▸ Text for analysis
--*--
The Khejri trees on the Savista estate that were pruned (and some pollarded) last winter, have all got back their dense green foliage. The sheep in the area are probably already eyeing their winter feed, and if there is a ‘social network’ that is active among them, the message has probably already gone out that Savista’s trees are looking good enough to eat!
Many guests ask us about this tree, since it looks even more interesting when it has been pruned. And you can see lots and lots of stark-looking trunks in the area during winter, the traditional pruning season! So we thought we’d start our “Treeing Off” section in this blog with a little bit about the Khejri.
The Khejri is an iconic tree of Rajasthan. It is so admirably suited to the ecology of the region that it has acquired a whole body of folklore and cultural significance for the local people.
It is drought and frost resistant and can withstand the most extreme of temperatures. Its deep and extensive root system stabilizes the soil in the face of fierce desert winds. Its tough roots travel long distances below the ground in search of the tiniest drops of water. This water is carefully absorbed by every part of the tree until it reaches the miniscule green-yellow leaves. The leaf-size is clear evidence of evolution at work, because the foliage stays green round the year. Being a legume, the Khejri fixes nitrogen in the soil, and the nutritious fallen leaves further fertilize it. Hence farmers ensure that these trees are spaced out across their fields.
--*--
▸ Supplied entries

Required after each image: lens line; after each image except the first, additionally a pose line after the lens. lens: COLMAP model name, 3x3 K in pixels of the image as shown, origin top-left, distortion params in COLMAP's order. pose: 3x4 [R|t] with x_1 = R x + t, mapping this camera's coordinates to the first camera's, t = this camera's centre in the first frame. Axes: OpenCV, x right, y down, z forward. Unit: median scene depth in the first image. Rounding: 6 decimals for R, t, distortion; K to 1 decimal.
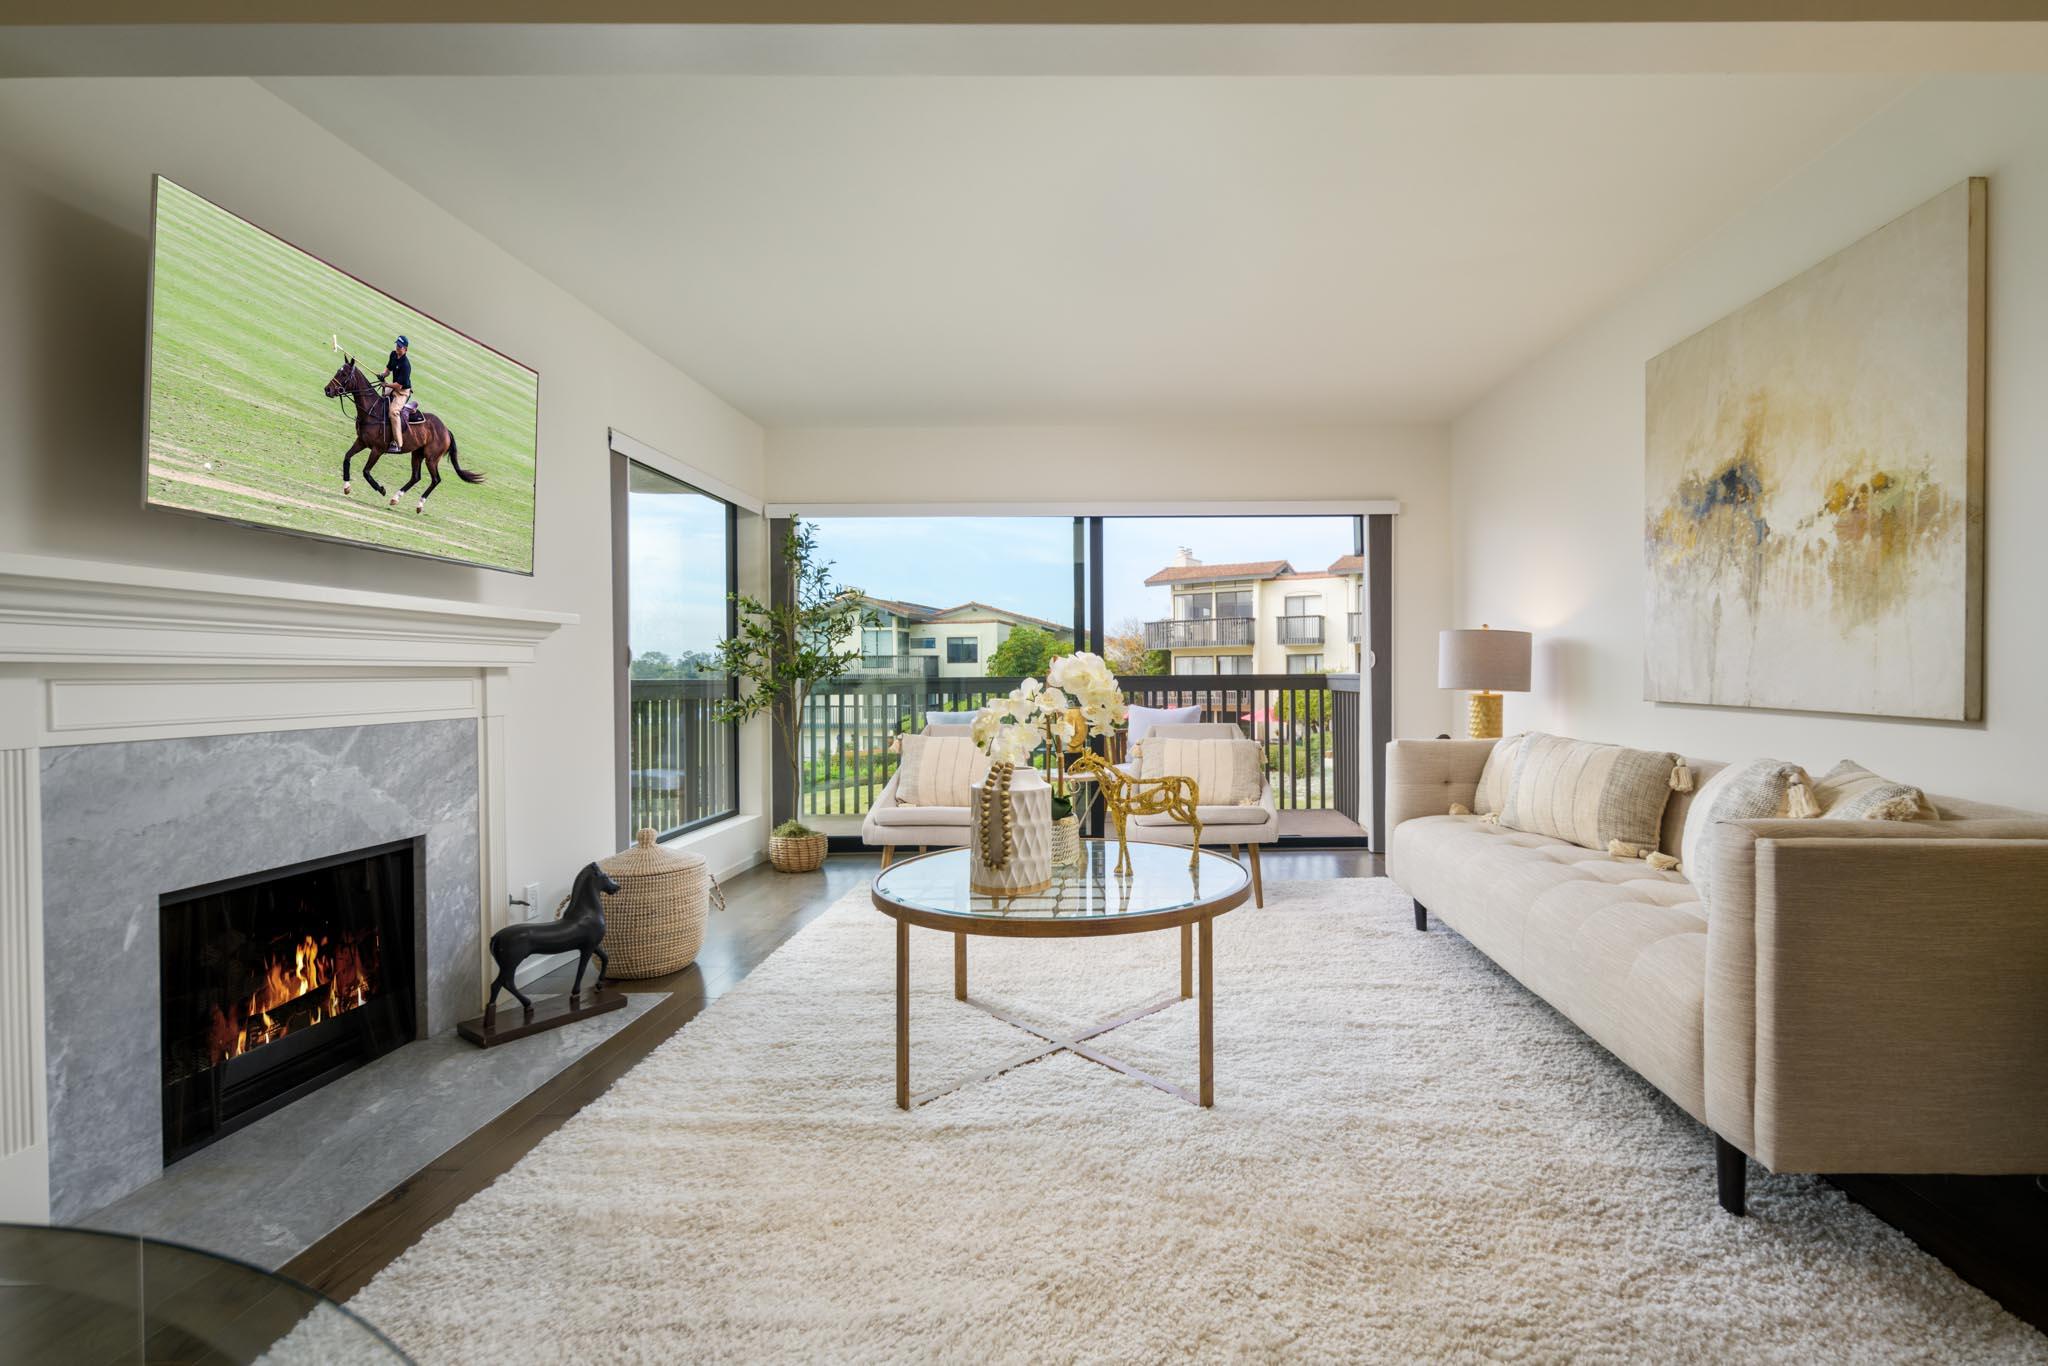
--*--
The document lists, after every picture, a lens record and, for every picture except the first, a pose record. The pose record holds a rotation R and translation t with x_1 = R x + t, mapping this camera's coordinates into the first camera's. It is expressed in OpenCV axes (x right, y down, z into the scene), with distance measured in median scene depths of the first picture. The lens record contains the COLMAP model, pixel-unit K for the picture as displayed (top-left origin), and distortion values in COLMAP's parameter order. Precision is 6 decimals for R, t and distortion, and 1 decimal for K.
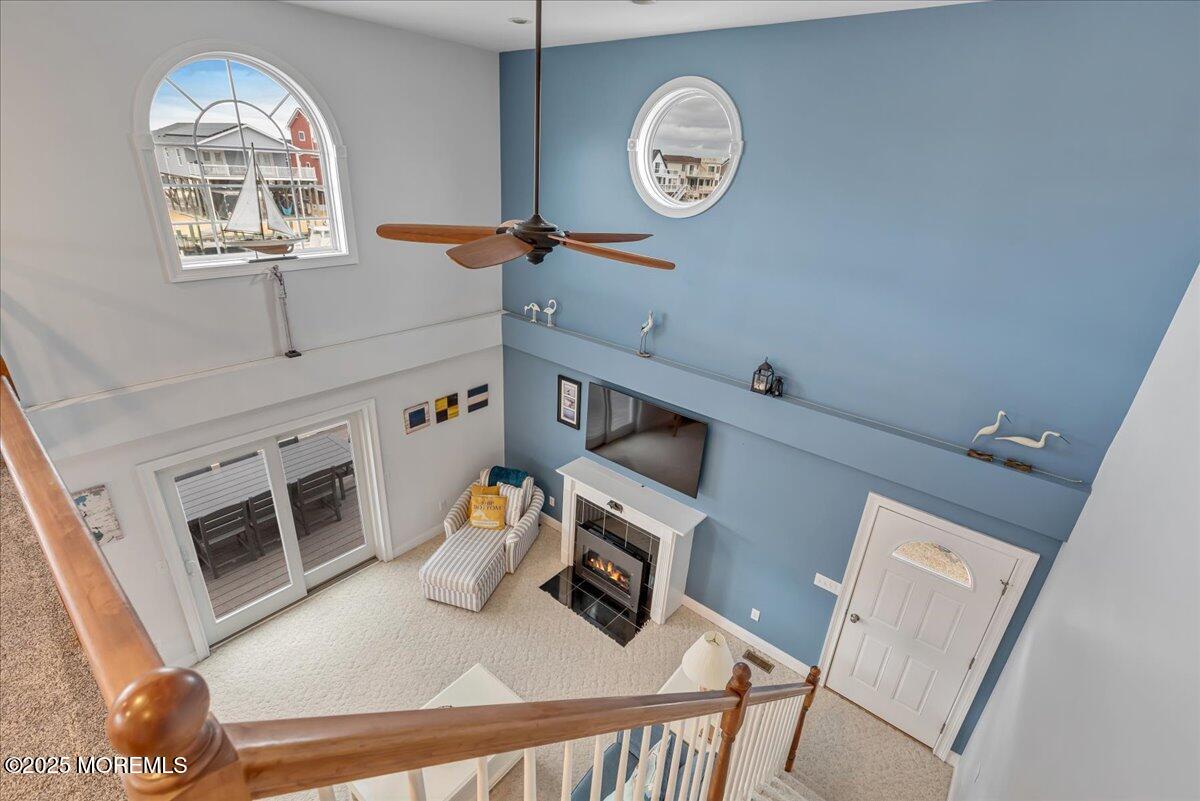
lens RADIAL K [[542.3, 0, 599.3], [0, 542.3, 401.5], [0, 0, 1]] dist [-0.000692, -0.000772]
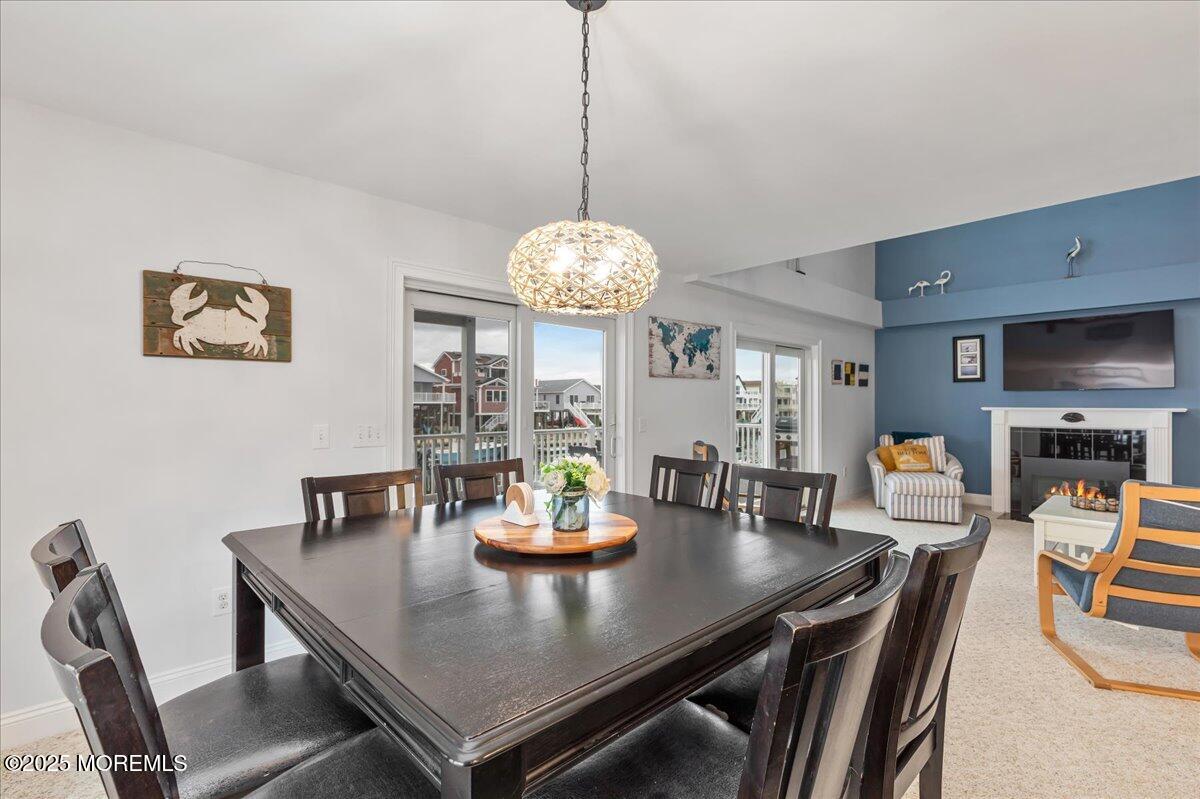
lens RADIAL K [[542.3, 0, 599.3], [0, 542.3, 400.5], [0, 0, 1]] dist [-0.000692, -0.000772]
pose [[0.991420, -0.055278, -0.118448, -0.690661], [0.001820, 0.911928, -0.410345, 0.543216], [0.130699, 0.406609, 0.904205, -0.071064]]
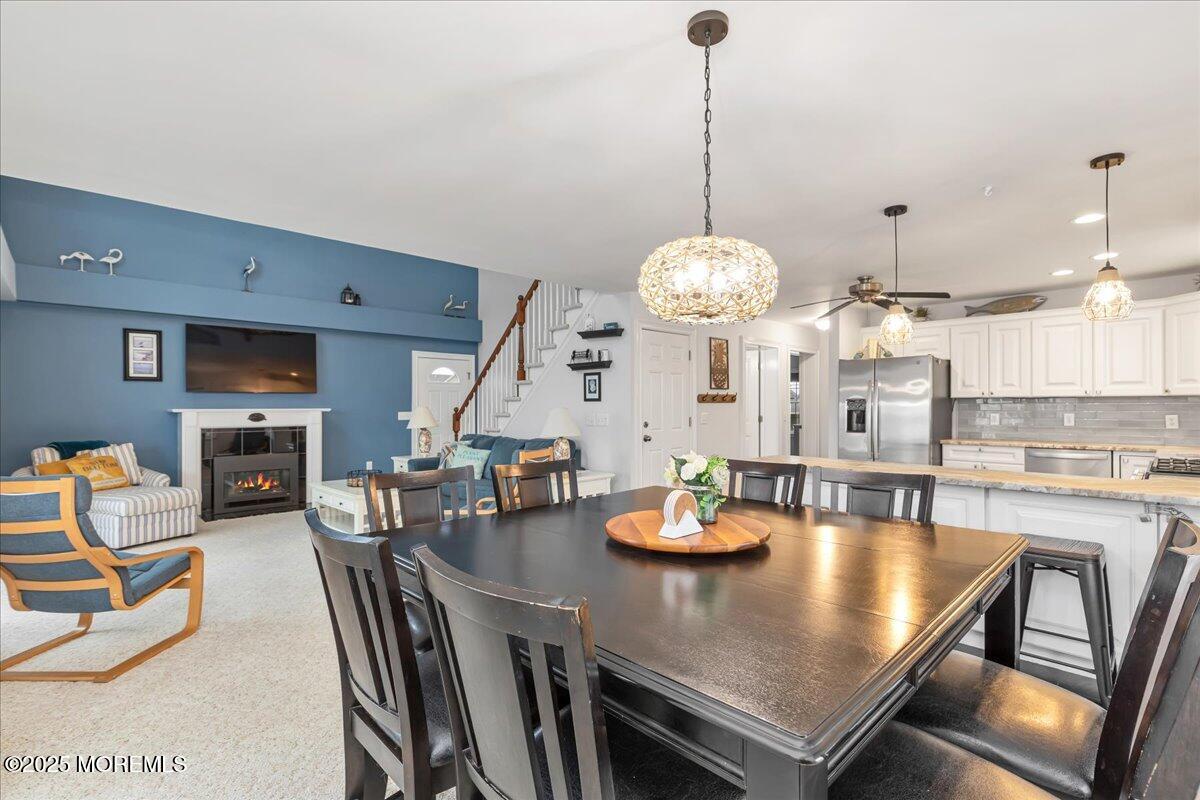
--*--
▸ What is needed
Answer these questions using the text about the Khejri tree.
(a) What have the Khejri trees pruned on the Savista estate last winter got back?
(b) What is the name of the blog section that this piece starts?
(c) What does the Khejri fix in the soil, being a legume?

▸ Response to this exercise
(a) Their dense green foliage.
(b) "Treeing Off."
(c) Nitrogen.